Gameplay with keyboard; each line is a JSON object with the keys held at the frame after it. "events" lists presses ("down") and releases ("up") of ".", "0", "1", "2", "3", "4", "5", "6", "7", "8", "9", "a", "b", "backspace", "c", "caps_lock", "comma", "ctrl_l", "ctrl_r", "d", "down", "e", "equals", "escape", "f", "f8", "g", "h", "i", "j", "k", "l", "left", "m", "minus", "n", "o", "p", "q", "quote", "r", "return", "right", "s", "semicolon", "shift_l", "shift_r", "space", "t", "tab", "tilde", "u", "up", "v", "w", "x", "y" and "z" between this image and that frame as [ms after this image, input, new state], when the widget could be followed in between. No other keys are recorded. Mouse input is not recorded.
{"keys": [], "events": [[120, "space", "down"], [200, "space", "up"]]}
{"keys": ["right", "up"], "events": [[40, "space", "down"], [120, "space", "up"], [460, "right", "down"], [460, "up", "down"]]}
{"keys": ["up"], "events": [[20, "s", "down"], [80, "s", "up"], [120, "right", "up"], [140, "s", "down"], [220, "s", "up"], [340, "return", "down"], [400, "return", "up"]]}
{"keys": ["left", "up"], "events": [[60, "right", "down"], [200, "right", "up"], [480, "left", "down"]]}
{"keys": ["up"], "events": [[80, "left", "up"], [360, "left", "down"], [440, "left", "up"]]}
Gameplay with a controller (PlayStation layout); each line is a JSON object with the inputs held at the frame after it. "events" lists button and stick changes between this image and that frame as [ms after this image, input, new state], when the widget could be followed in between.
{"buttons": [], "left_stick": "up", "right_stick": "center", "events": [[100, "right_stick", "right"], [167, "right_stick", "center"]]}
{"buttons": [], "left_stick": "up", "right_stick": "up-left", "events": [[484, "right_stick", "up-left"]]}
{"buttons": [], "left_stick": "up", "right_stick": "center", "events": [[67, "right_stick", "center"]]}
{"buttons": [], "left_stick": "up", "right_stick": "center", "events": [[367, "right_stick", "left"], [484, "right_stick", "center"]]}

DIRECTIONS FOR THIS TASK: Repeat all of the entries above exactly.

SOLUTION TO THIS TASK:
Gameplay with keyboard; each line is a JSON object with the keys held at the frame after it. "events" lists presses ("down") and releases ("up") of ".", "0", "1", "2", "3", "4", "5", "6", "7", "8", "9", "a", "b", "backspace", "c", "caps_lock", "comma", "ctrl_l", "ctrl_r", "d", "down", "e", "equals", "escape", "f", "f8", "g", "h", "i", "j", "k", "l", "left", "m", "minus", "n", "o", "p", "q", "quote", "r", "return", "right", "s", "semicolon", "shift_l", "shift_r", "space", "t", "tab", "tilde", "u", "up", "v", "w", "x", "y" and "z" between this image and that frame as [ms after this image, input, new state], when the widget could be followed in between. No other keys are recorded. Mouse input is not recorded.
{"keys": [], "events": [[120, "space", "down"], [200, "space", "up"]]}
{"keys": ["right", "up"], "events": [[40, "space", "down"], [120, "space", "up"], [460, "right", "down"], [460, "up", "down"]]}
{"keys": ["up"], "events": [[20, "s", "down"], [80, "s", "up"], [120, "right", "up"], [140, "s", "down"], [220, "s", "up"], [340, "return", "down"], [400, "return", "up"]]}
{"keys": ["left", "up"], "events": [[60, "right", "down"], [200, "right", "up"], [480, "left", "down"]]}
{"keys": ["up"], "events": [[80, "left", "up"], [360, "left", "down"], [440, "left", "up"]]}
Gameplay with a controller (PlayStation layout); each line is a JSON object with the inputs held at the frame after it. "events" lists button and stick changes between this image and that frame as [ms after this image, input, new state], when the widget could be followed in between.
{"buttons": [], "left_stick": "up", "right_stick": "center", "events": [[100, "right_stick", "right"], [167, "right_stick", "center"]]}
{"buttons": [], "left_stick": "up", "right_stick": "up-left", "events": [[484, "right_stick", "up-left"]]}
{"buttons": [], "left_stick": "up", "right_stick": "center", "events": [[67, "right_stick", "center"]]}
{"buttons": [], "left_stick": "up", "right_stick": "center", "events": [[367, "right_stick", "left"], [484, "right_stick", "center"]]}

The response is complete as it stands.